At Tel Aviv Museum, a curious opposition alliance is born. Will it hold?
Gantz would have been more at ease at IDF headquarters, but he acted wisely in the run-up to Saturday’s large anti-Netanyahu, pro-democracy protest, and promised more to come
For the first time in the history of Israeli politics, the opposition was established even before the government was sworn in.
Israel has seen larger demonstrations than the mass protest Saturday night outside Tel Aviv Museum. But historians of social protest in Israel will find it hard to recall a demonstration so large, held so soon after such a closely fought election.
The Blue and White party went out on Saturday night to make good on the first promise it issued after the election results became clear on April 10. It took charge of a rather curious opposition that extends across the political spectrum, from Ayman Odeh (Hadash-Ta’al), via Tamar Zandberg (Meretz) and Avi Gabbay (Labor), all the way to Yoaz Hendel and Moshe Ya’alon (Blue and White).
Blue and White leader Benny Gantz, the former IDF chief of staff, probably would have felt far more at ease at the Defense Ministry headquarters across the street. it will take him some time to get used to his new role as head of the opposition — a job that is not really tailored to his specifications — but he appears to be learning fast.
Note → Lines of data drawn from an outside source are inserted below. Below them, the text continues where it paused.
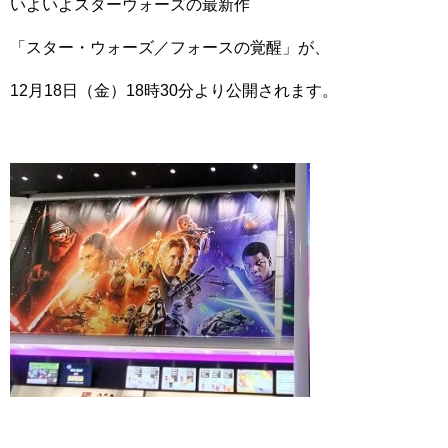
いよいよスターウォーズの最新作
「スター・ウォーズ／フォースの覚醒」が、
12月18日（金）18時30分より公開されます。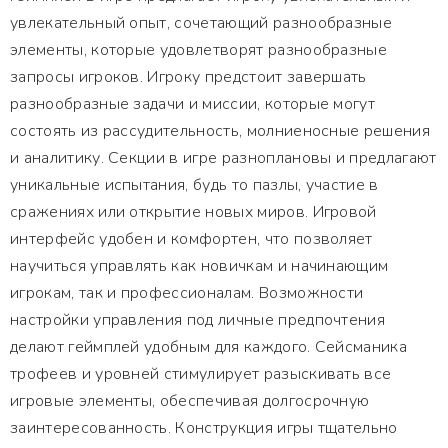
увлекательный опыт, сочетающий разнообразные
элементы, которые удовлетворят разнообразные
запросы игроков. Игроку предстоит завершать
разнообразные задачи и миссии, которые могут
состоять из рассудительность, молниеносные решения
и аналитику. Секции в игре разноплановы и предлагают
уникальные испытания, будь то пазлы, участие в
сражениях или открытие новых миров. Игровой
интерфейс удобен и комфортен, что позволяет
научиться управлять как новичкам и начинающим
игрокам, так и профессионалам. Возможности
настройки управления под личные предпочтения
делают геймплей удобным для каждого. Сейсманика
трофеев и уровней стимулирует разыскивать все
игровые элементы, обеспечивая долгосрочную
заинтересованность. Конструкция игры тщательно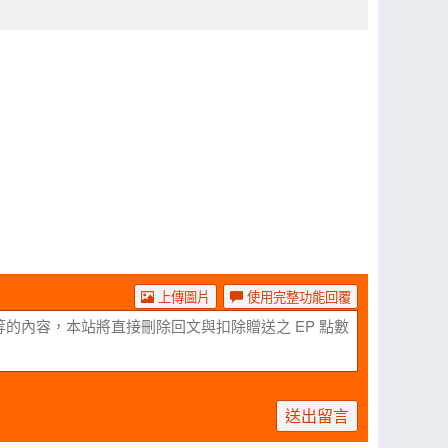
上傳圖片
使用完整功能回覆
送出留言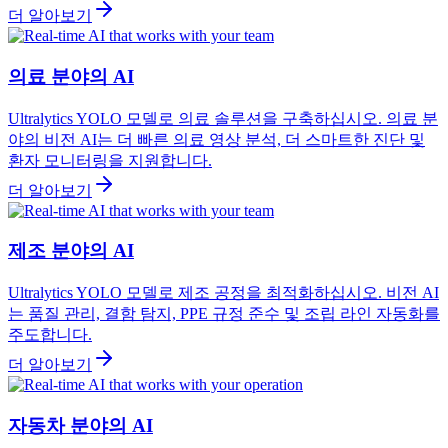
더 알아보기
의료 분야의 AI
Ultralytics YOLO 모델로 의료 솔루션을 구축하십시오. 의료 분
야의 비전 AI는 더 빠른 의료 영상 분석, 더 스마트한 진단 및
환자 모니터링을 지원합니다.
더 알아보기
제조 분야의 AI
Ultralytics YOLO 모델로 제조 공정을 최적화하십시오. 비전 AI
는 품질 관리, 결함 탐지, PPE 규정 준수 및 조립 라인 자동화를
주도합니다.
더 알아보기
자동차 분야의 AI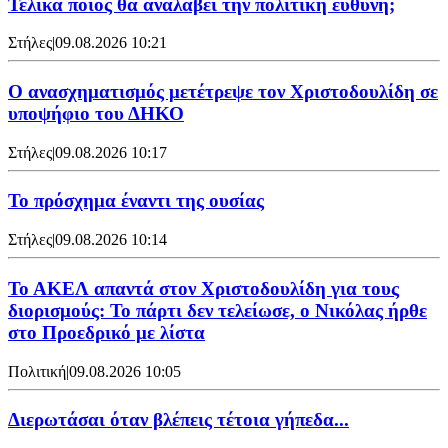
Τελικά ποιος θα αναλάβει την πολιτική ευθύνη;
Στήλες
|
09.08.2026 10:21
Ο ανασχηματισμός μετέτρεψε τον Χριστοδουλίδη σε
υποψήφιο του ΔΗΚΟ
Στήλες
|
09.08.2026 10:17
Το πρόσχημα έναντι της ουσίας
Στήλες
|
09.08.2026 10:14
Το ΑΚΕΛ απαντά στον Χριστοδουλίδη για τους
διορισμούς: Το πάρτι δεν τελείωσε, ο Νικόλας ήρθε
στο Προεδρικό με λίστα
Πολιτική
|
09.08.2026 10:05
Διερωτάσαι όταν βλέπεις τέτοια γήπεδα...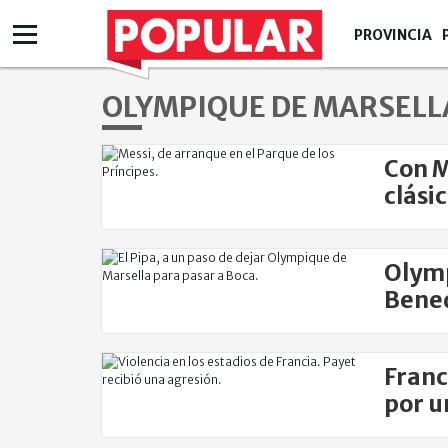
PROVINCIA
OLYMPIQUE DE MARSELL
Con M
clásic
Olymp
Bened
Franc
por u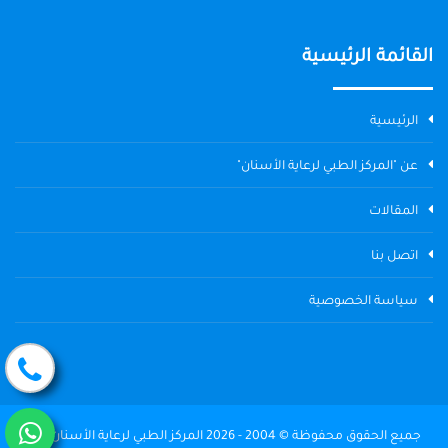
القائمة الرئيسية
الرئيسية
عن "المركز الطبي لرعاية الأسنان"
المقالات
اتصل بنا
سياسة الخصوصية
جميع الحقوق محفوظة © 2004 - 2026 المركز الطبي لرعاية الأسنان The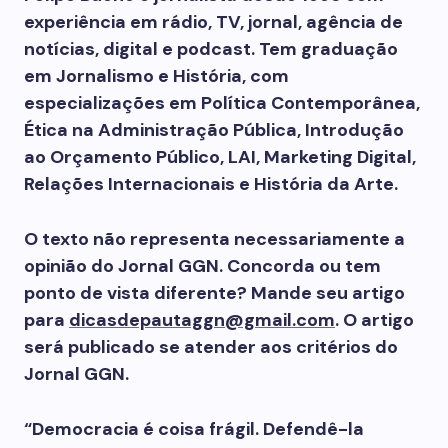
experiência em rádio, TV, jornal, agência de
notícias, digital e podcast. Tem graduação
em Jornalismo e História, com
especializações em Política Contemporânea,
Ética na Administração Pública, Introdução
ao Orçamento Público, LAI, Marketing Digital,
Relações Internacionais e História da Arte.
O texto não representa necessariamente a
opinião do Jornal GGN. Concorda ou tem
ponto de vista diferente? Mande seu artigo
para
dicasdepautaggn@gmail.com
. O artigo
será publicado se atender aos critérios do
Jornal GGN.
“Democracia é coisa frágil. Defendê-la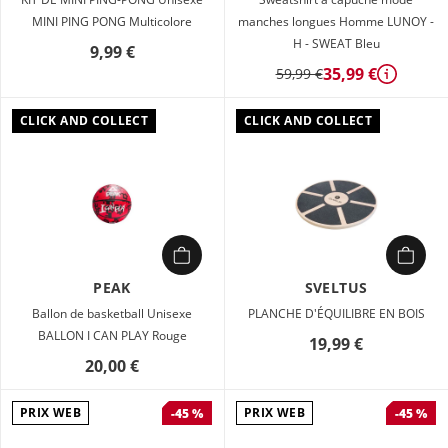
MINI PING PONG Multicolore
manches longues Homme LUNOY -
H - SWEAT Bleu
9,99 €
35,99 €
59,99 €
Détails
CLICK AND COLLECT
CLICK AND COLLECT
PEAK
SVELTUS
Ballon de basketball Unisexe
PLANCHE D'ÉQUILIBRE EN BOIS
BALLON I CAN PLAY Rouge
19,99 €
20,00 €
PRIX WEB
PRIX WEB
-45 %
-45 %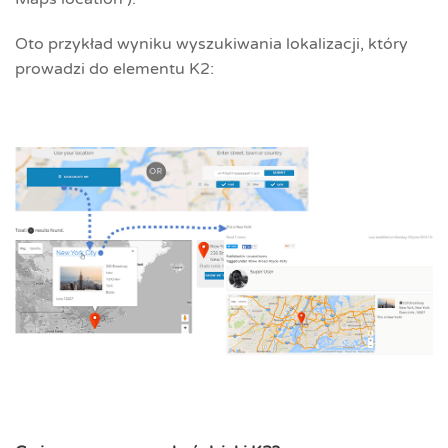
Oto przykład wyniku wyszukiwania lokalizacji, który
prowadzi do elementu K2: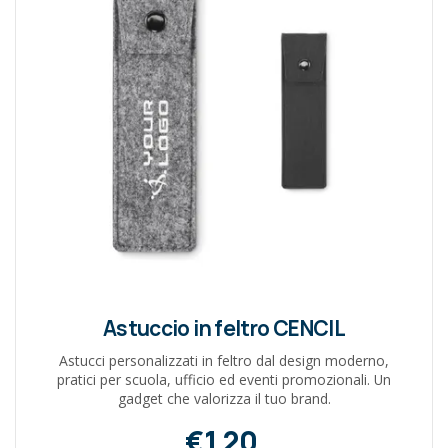
Astuccio in feltro CENCIL
Astucci personalizzati in feltro dal design moderno,
pratici per scuola, ufficio ed eventi promozionali. Un
gadget che valorizza il tuo brand.
€1,20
He acted wisely for example when, on Saturday afternoon, he implored Odeh to join the roster of speakers.
It was slightly bizarre to watch Odeh speak from beneath a huge banner emblazoned with the security minded wording “A defensive shield for democracy” — the slogan of this new campaign.
Odeh certainly doesn’t need military metaphors and said simply, “I am here today because I believe that Arab Jewish partnership is the only way for hope and change in the country and the state. I firmly believe in the assertion that we Arab citizens cannot do it alone, but that without us it is impossible.”
Thousands applauded him. Many of them were wearing red Turkish-style fez headgear, with its echoes of that country’s increasingly dictatorial President Recep Tayyip Erdogan. The fez, with the Turkish overtones, is apparently going to become the symbol of the new protest movement.
“We won’t let the State of Israel become the private estate of some royal family or sultanate,” vowed Gantz.
“We won’t let you become Erdogan. We won’t have a Turkish dictator here,” said his party’s No. 2, Yair Lapid.
“Instead of liberal democracy, seeking peace and rights, we will get a religious, messianic, Erdoganian dictatorship that… tramples our rights,” said Meretz’s Zandberg.
Will this strange opposition cocktail — featuring a centrist, security minded party with excellent organizational skills and an affection for military slogans; two small left-wing Jewish parties suffering from leadership crises, and an Arab party not entirely certain how it should act in these circumstances — be able to lead a popular protest movement that will draw support from beyond the triangle bordered by Rothschild Boulevard, Tel Aviv Museum and Rabin Square? It’s hard to tell.
But shortly before the crowd pulled itself to attention and started to sing “Hatikva,” Gantz returned to the microphone and promised that this demonstration was only the first stop on a campaign of opposition awakening.
Leaving the rally, this reporter failed to spot any of the foolish signs, with the ill-conceived slogans, for which every demonstration organizer is required to apologize on the current affairs programs on the morning after. Presumably, the prime minister, at his residence on Balfour Street in Jerusalem, will have been scanning the pictures as well, and will come up with something.